* GIVEN DATA:
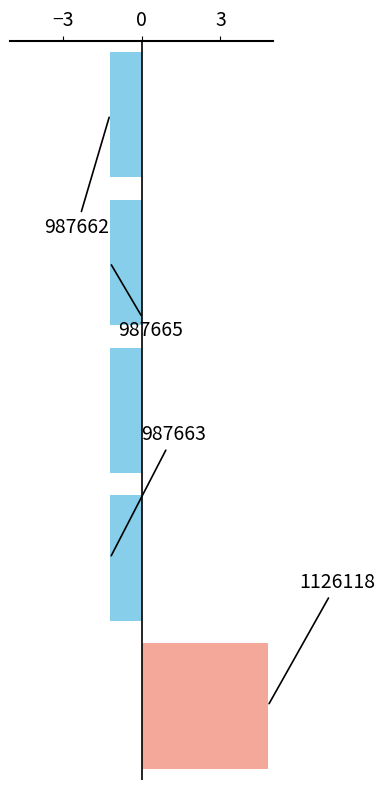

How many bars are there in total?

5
---
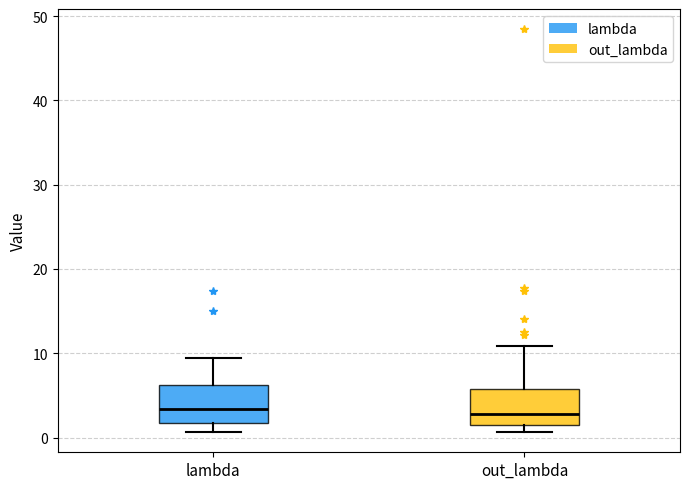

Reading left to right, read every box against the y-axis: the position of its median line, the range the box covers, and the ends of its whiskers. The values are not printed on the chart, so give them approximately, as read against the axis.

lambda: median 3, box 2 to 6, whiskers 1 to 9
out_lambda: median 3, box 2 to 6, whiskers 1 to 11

* INSTRUCTION:
Convert the part that opens with the line containing "lambda: median 3, box 2 to 6, whiskers 1 to 9" and closes with the line containing "out_lambda: median 3, box" into a JSON list of strings, with one string for each line and blank lines left out.

* RESPONSE TO THIS TASK:
[
  "lambda: median 3, box 2 to 6, whiskers 1 to 9",
  "out_lambda: median 3, box 2 to 6, whiskers 1 to 11"
]